▶ PROMPT: Return, exactly as written, all lines from the line containing "right shoulder: (265, 443)" to the end of the entries below, with both ends included.

▶ DATA TO EXAMINE:
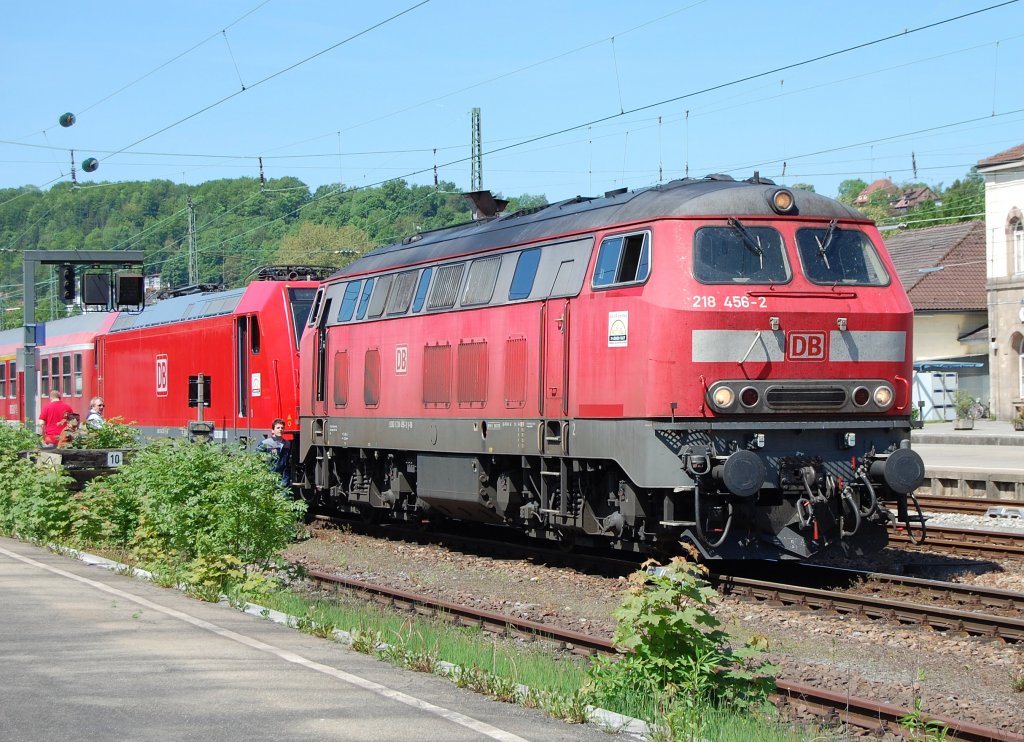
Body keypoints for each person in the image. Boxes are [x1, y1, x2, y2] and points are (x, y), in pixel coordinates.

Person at [257, 418, 291, 487]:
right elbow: (257, 458)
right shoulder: (265, 443)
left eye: (282, 428)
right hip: (269, 476)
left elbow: (288, 462)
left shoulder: (287, 444)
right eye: (278, 428)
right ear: (273, 430)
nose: (280, 429)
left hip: (283, 478)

▶ SOLUTION FOR THIS TASK:
right shoulder: (265, 443)
left eye: (282, 428)
right hip: (269, 476)
left elbow: (288, 462)
left shoulder: (287, 444)
right eye: (278, 428)
right ear: (273, 430)
nose: (280, 429)
left hip: (283, 478)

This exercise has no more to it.